> What this task involves: Using the entries below, output exactly the line containing "### [IMiniport interface](../portcls/nn-portcls-iminiport.md)" and all lines that follow it to the end.

> Exercise data:
=== Section Start ===

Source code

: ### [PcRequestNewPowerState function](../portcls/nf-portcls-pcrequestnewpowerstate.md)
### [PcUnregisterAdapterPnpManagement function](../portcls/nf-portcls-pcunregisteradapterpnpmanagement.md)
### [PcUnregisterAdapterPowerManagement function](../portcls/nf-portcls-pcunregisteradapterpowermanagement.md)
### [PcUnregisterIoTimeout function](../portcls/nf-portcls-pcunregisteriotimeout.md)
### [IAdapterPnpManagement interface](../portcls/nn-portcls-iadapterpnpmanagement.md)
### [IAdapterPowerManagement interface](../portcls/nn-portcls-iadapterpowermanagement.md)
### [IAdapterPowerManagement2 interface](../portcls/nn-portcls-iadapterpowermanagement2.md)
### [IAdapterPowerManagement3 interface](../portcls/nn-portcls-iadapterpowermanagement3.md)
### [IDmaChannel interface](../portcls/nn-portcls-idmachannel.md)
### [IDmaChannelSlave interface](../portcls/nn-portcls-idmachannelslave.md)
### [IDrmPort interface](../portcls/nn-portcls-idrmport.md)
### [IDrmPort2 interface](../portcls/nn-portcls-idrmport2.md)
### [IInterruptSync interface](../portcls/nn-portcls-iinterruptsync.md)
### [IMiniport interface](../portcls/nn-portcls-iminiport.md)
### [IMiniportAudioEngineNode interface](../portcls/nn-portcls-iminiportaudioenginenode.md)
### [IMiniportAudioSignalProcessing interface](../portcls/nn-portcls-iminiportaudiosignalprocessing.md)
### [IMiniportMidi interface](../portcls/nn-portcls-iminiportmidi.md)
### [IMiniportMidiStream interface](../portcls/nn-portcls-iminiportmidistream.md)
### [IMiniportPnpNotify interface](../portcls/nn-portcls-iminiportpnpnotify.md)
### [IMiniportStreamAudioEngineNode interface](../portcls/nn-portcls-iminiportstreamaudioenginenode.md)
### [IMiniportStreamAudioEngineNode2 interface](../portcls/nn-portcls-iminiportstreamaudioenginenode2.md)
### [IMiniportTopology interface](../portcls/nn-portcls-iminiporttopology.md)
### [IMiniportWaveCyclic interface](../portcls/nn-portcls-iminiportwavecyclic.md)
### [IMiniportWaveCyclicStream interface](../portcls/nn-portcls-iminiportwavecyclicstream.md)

=== Section End ===

> Output for this task:
### [IMiniport interface](../portcls/nn-portcls-iminiport.md)
### [IMiniportAudioEngineNode interface](../portcls/nn-portcls-iminiportaudioenginenode.md)
### [IMiniportAudioSignalProcessing interface](../portcls/nn-portcls-iminiportaudiosignalprocessing.md)
### [IMiniportMidi interface](../portcls/nn-portcls-iminiportmidi.md)
### [IMiniportMidiStream interface](../portcls/nn-portcls-iminiportmidistream.md)
### [IMiniportPnpNotify interface](../portcls/nn-portcls-iminiportpnpnotify.md)
### [IMiniportStreamAudioEngineNode interface](../portcls/nn-portcls-iminiportstreamaudioenginenode.md)
### [IMiniportStreamAudioEngineNode2 interface](../portcls/nn-portcls-iminiportstreamaudioenginenode2.md)
### [IMiniportTopology interface](../portcls/nn-portcls-iminiporttopology.md)
### [IMiniportWaveCyclic interface](../portcls/nn-portcls-iminiportwavecyclic.md)
### [IMiniportWaveCyclicStream interface](../portcls/nn-portcls-iminiportwavecyclicstream.md)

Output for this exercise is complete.